Regex: Find and Delete duplicate apostrophe on a html tag
-
hello. I have this html tag:
<meta name="description" content="I love my mother" but I love my sister" more than I can say"/>As you can see, I have 4 apostrophe in the content. Should be only 2 apostrophe, on the beginning
content="and at the end"/>I must find all tags that contains other apostrophe except those 2 in the content section.
I made a Regex, but not too good. Maybe you can help me:
FIND:
(?-s)(<meta name="description" content=")(*?\K.*"(?s))"/>
REPLACE BY:\1\2 -
-
Hello, @robin-cruise, @alan-kilborn and All,
As @alan-kilborn said, we can use this generic regex :
(?s-i:BSR|(?!\A)\G)(?s-i:(?!ESR).)*?\K(?s-i:FR)Note that the negative look-head is tested at any position BEFORE the FR regex to search for !

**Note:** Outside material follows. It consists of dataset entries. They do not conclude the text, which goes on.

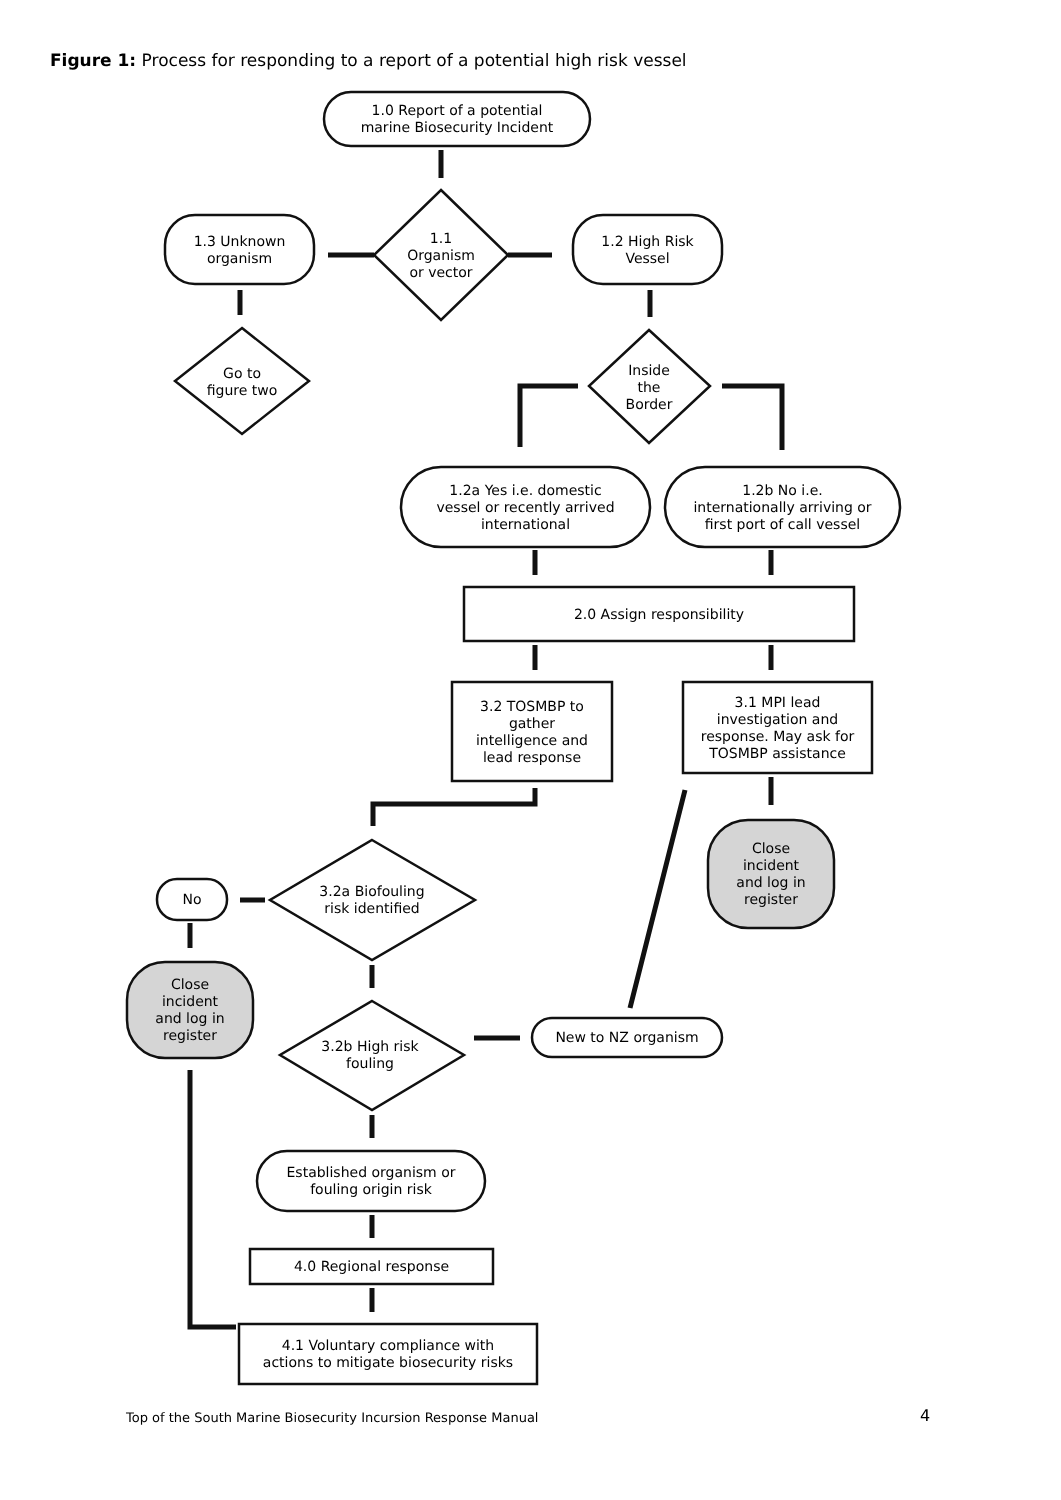Figure 1: Process for responding to a report of a potential high risk vessel
1.0 Report of a potential
marine Biosecurity Incident
1.3 Unknown
organism
1.1
Organism
or vector
1.2 High Risk
Vessel
Go to
figure two
Inside
the
Border
1.2a Yes i.e. domestic
vessel or recently arrived
international
1.2b No i.e.
internationally arriving or
first port of call vessel
2.0 Assign responsibility
3.2 TOSMBP to
gather
intelligence and
lead response
3.1 MPI lead
investigation and
response. May ask for
TOSMBP assistance
Close
incident
and log in
register
No
3.2a Biofouling
risk identified
Close
incident
and log in
register
3.2b High risk
fouling
New to NZ organism
Established organism or
fouling origin risk
4.0 Regional response
4.1 Voluntary compliance with
actions to mitigate biosecurity risks
Top of the South Marine Biosecurity Incursion Response Manual
4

So, in the event that the FR zone (
") is located right before the ESR zone (/>), you must add a negative look-ahead(?!ESR)after FR, giving this general syntax :(?s-i:BSR|(?!\A)\G)(?s-i:(?!ESR).)*?\K(?s-i:FR)(?!ESR)
In our case, we have :
-
BSR, Beginning Search-region Regex, is the regex
\x20content=" -
ESR, Ending Search-region Regex, is the regex
/> -
FR, Find Regex, is the regex
" -
RR, Replacement Regex is the EMPTY string
So, the real regex is
(?s-i:\x20content="|(?!\A)\G)(?s-i:(?!/>).)*?\K(?s-i:")(?!/>). Now :-
In the first non-capturing group, the
smodifier is useless as no.exists in that group -
In the second non-capturing group, the
imodifier is useless as, either, the string/>and the dot.don’t refer to a letter -
In the third non-capturing group, the
sandimodifiers are useless, as the non-capturing group as well. Indeed, we just search for a double quote"!

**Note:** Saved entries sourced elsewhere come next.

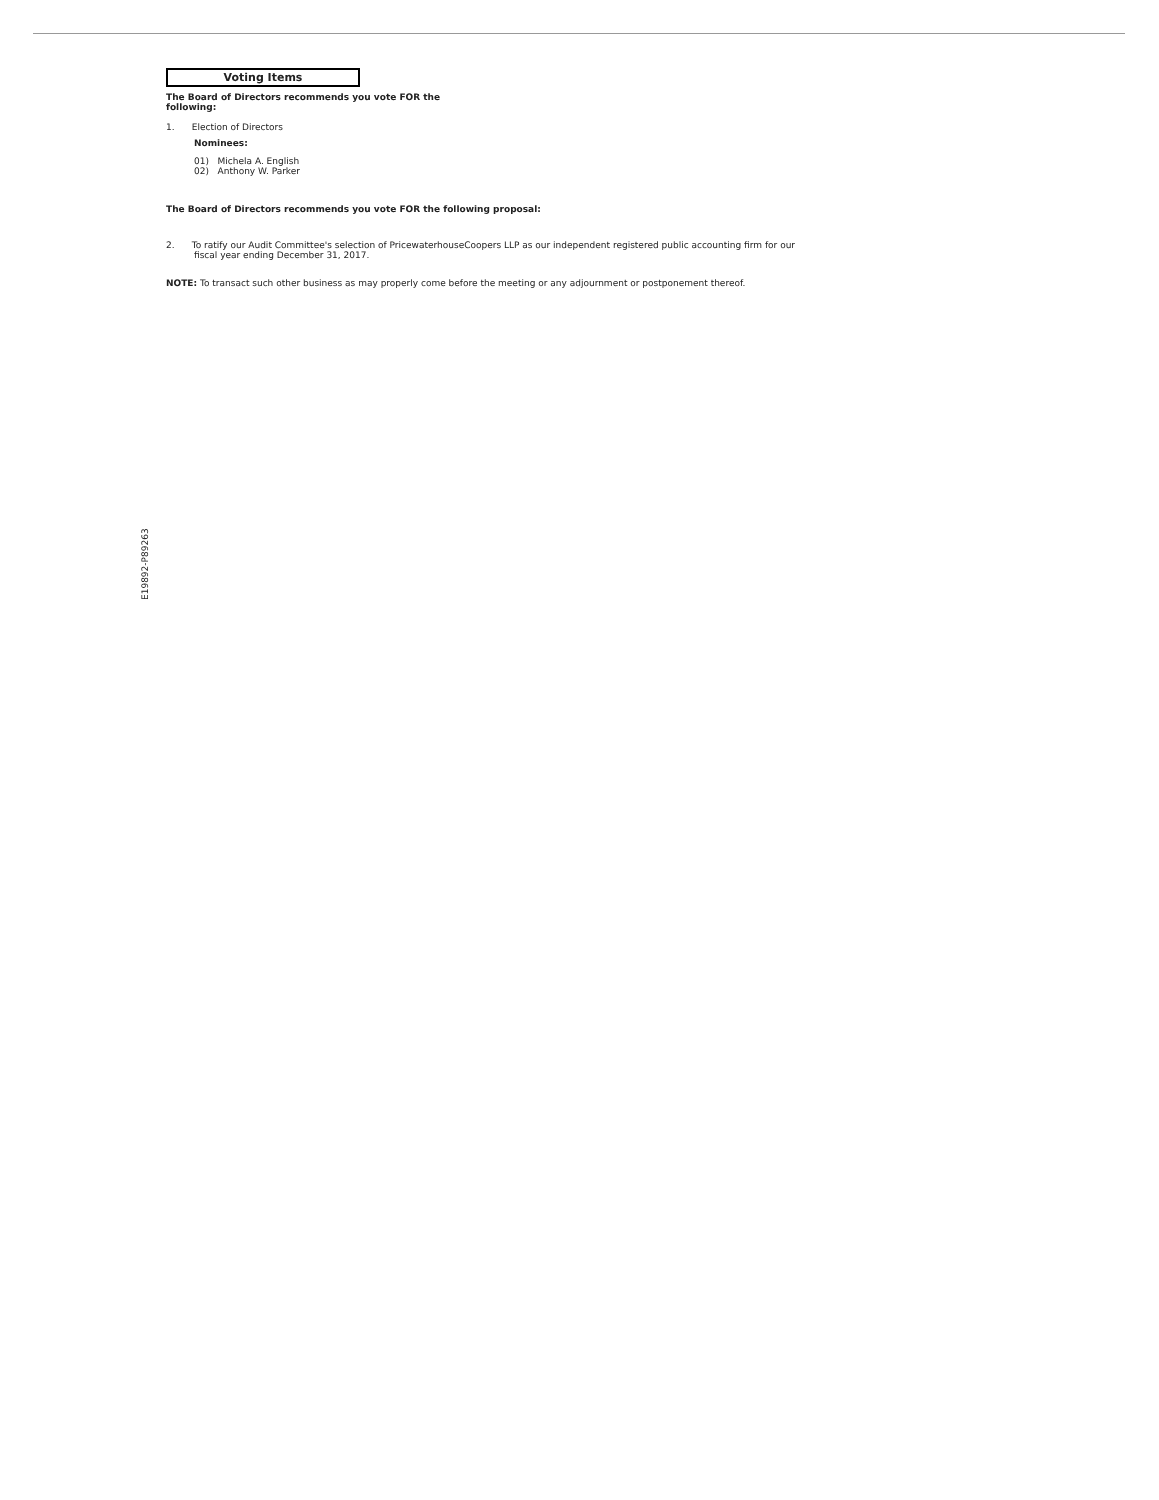Voting Items
The Board of Directors recommends you vote FOR the following:
1. Election of Directors
Nominees:
01) Michela A. English
02) Anthony W. Parker
The Board of Directors recommends you vote FOR the following proposal:
2. To ratify our Audit Committee's selection of PricewaterhouseCoopers LLP as our independent registered public accounting firm for our fiscal year ending December 31, 2017.
NOTE: To transact such other business as may properly come before the meeting or any adjournment or postponement thereof.
E19892-P89263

Finally, our practical regex S/R can be simplified as :
SEARCH
(?-i:\x20content="|(?!\A)\G)(?s:(?!/>).)*?\K"(?!/>)REPLACE
Leave EMPTYYou may test this regex S/R against the sample text below :
<meta name="description" content="I" love my mother" but I love my sister" more "/than I can sa"y"/> <meta name="descrip tion" content="I" love my mother" but I love my sis ter" more "/than I ca n sa" y"/> <meta name="descrip tion" content=""I love my mother" but I love my sis ter" more "/than I ca n sa" y""/> <meta name="description" content=""I love my mother" but I love my sister" more "/than I can sa"y""/>After a Replace All action, you should get the expected text :
<meta name="description" content="I love my mother but I love my sister more /than I can say"/> <meta name="descrip tion" content="I love my mother but I love my sis ter more /than I ca n sa y"/> <meta name="descrip tion" content="I love my mother but I love my sis ter more /than I ca n sa y"/> <meta name="description" content="I love my mother but I love my sister more /than I can say"/>
IMPORTANT :
-
In case you just want to find the different occurrences, systematically move the caret at the very beginning of current file, before searching
-
In case of replacement, do not use the
Replacebutton ( step by step replacement ) -
This regex S/R works fine, even in case of muti-line tags !
Best Regards,
guy038
-
-
@guy038 said in Regex: Find and Delete duplicate apostrophe on a html tag:
(?-i:\x20content=“|(?!\A)\G)(?s:(?!/>).)*?\K”(?!/>)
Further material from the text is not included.